# Try it
Your task is to copy each line in the listing that includes the word "spectra".

Task input section start

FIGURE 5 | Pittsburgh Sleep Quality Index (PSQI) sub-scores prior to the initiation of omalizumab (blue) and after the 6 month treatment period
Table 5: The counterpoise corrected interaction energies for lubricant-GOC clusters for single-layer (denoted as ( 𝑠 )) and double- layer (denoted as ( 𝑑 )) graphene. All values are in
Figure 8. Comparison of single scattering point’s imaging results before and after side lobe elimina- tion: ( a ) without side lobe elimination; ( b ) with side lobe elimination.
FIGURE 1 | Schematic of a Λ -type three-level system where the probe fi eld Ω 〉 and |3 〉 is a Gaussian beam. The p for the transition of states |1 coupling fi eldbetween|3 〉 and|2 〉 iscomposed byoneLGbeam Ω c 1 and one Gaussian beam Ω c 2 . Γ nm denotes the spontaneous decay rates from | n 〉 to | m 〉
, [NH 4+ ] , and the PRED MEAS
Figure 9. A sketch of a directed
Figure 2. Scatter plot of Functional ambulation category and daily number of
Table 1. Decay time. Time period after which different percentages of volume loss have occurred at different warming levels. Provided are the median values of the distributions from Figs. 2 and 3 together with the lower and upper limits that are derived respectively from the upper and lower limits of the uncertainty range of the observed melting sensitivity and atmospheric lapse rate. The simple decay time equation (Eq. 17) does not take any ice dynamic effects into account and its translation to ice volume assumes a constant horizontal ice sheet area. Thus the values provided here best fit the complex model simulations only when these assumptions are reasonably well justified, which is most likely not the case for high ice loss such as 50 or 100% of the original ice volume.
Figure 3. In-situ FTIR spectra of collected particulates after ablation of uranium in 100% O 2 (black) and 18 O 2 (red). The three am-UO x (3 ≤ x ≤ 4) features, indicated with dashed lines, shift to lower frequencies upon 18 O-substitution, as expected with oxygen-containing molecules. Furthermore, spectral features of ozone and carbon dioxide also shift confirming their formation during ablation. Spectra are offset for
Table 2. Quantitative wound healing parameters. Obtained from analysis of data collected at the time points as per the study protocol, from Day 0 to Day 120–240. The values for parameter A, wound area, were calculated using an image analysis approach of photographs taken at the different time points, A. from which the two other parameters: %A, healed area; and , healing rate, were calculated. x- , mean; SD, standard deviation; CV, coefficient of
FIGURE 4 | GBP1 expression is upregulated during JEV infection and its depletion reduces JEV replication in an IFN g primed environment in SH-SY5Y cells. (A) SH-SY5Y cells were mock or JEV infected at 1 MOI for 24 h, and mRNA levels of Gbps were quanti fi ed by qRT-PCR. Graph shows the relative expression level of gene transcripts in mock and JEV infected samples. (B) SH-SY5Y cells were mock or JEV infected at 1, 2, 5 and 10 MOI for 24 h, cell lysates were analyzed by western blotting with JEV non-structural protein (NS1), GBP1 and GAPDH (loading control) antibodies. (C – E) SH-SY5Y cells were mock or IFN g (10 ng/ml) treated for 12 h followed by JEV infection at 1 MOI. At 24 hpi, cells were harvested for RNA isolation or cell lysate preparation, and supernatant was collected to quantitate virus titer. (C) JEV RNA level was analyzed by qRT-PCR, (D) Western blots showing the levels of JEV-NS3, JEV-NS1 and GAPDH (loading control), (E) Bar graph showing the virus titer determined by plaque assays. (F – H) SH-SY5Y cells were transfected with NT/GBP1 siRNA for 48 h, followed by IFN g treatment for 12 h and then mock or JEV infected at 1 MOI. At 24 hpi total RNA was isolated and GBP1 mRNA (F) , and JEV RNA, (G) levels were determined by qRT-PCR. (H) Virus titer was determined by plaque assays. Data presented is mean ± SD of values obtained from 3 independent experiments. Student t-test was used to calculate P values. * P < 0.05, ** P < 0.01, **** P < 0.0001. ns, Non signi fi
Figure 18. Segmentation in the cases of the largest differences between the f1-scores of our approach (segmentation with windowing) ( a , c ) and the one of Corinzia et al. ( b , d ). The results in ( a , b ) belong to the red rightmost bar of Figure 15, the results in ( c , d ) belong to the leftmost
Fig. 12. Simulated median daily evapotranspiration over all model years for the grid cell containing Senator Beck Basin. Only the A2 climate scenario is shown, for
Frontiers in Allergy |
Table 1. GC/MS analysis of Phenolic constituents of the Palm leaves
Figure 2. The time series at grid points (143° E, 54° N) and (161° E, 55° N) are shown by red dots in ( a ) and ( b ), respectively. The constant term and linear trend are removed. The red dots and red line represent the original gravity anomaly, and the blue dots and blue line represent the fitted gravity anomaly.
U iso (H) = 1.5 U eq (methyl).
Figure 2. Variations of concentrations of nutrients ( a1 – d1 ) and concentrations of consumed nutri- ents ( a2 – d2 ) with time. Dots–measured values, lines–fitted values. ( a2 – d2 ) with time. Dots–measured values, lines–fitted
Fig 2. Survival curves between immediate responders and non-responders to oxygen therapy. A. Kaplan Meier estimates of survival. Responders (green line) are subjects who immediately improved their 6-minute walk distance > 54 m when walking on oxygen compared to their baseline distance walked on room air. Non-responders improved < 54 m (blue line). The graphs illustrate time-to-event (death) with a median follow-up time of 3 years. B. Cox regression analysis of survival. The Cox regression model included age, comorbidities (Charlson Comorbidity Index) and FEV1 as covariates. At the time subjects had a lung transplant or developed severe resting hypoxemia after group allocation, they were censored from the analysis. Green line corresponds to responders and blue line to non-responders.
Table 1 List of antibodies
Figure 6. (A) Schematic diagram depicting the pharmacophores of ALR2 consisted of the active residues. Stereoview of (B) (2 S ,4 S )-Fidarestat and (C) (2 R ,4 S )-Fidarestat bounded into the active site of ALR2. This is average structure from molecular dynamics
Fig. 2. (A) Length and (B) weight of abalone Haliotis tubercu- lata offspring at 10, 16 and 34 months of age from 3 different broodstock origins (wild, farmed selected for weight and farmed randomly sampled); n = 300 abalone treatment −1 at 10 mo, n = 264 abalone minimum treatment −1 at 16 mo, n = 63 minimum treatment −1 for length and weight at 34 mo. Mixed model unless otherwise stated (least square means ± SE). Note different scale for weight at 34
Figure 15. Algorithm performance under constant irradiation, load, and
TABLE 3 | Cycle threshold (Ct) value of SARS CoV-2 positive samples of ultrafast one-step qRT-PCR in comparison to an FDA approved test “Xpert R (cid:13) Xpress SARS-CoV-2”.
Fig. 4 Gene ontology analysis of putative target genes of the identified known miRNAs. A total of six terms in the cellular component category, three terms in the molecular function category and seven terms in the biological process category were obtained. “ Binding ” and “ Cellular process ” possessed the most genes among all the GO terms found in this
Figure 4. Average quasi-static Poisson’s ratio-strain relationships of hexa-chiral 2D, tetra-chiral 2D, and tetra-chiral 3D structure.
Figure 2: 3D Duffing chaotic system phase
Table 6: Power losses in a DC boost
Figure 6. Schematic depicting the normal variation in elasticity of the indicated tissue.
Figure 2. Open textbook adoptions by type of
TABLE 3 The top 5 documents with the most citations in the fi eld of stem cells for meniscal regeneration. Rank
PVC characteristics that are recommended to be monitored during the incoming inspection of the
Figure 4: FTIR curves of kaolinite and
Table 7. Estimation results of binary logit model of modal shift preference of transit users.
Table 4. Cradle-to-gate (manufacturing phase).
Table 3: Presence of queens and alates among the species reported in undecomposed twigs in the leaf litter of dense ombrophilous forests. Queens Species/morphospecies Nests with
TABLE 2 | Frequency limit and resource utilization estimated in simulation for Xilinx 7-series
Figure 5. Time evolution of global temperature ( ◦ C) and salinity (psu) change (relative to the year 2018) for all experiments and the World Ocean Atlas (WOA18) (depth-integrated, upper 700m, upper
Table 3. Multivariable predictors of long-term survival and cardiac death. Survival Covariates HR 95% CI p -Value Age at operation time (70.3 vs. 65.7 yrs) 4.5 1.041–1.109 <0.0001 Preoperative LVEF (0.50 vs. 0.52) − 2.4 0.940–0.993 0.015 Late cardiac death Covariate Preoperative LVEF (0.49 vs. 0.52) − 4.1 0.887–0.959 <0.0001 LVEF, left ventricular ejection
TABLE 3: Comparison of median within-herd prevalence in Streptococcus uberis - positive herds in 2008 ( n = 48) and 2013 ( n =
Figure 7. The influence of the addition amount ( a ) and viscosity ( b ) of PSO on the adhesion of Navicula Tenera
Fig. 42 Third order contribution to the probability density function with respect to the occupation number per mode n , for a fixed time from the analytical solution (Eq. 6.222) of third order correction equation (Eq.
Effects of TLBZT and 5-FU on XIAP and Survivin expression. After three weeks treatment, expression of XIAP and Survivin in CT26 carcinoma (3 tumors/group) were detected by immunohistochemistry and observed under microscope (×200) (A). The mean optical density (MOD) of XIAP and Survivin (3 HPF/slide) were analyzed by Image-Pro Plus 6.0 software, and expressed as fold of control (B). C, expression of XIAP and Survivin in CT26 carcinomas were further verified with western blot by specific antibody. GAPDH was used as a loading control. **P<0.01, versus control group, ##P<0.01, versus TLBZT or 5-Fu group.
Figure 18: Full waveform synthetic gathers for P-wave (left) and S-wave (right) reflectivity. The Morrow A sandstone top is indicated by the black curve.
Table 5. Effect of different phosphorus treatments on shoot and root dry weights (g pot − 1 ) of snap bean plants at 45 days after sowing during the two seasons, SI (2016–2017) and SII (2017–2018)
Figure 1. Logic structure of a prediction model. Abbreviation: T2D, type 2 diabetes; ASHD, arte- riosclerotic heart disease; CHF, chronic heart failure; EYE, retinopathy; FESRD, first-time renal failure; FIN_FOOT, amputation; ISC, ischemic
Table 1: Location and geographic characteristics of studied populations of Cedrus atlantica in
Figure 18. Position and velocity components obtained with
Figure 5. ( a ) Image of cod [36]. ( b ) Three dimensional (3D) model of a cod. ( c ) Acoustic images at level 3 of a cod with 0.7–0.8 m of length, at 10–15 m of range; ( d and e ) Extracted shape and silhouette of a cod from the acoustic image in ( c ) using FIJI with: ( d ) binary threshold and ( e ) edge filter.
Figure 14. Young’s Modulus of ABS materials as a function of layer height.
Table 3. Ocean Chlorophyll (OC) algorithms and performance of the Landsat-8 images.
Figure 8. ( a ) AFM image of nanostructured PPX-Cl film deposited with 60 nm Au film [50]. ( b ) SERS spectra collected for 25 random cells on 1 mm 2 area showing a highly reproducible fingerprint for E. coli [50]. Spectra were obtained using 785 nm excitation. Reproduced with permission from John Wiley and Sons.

Task input section end

# Exercise solution
Figure 3. In-situ FTIR spectra of collected particulates after ablation of uranium in 100% O 2 (black) and 18 O 2 (red). The three am-UO x (3 ≤ x ≤ 4) features, indicated with dashed lines, shift to lower frequencies upon 18 O-substitution, as expected with oxygen-containing molecules. Furthermore, spectral features of ozone and carbon dioxide also shift confirming their formation during ablation. Spectra are offset for
Figure 8. ( a ) AFM image of nanostructured PPX-Cl film deposited with 60 nm Au film [50]. ( b ) SERS spectra collected for 25 random cells on 1 mm 2 area showing a highly reproducible fingerprint for E. coli [50]. Spectra were obtained using 785 nm excitation. Reproduced with permission from John Wiley and Sons.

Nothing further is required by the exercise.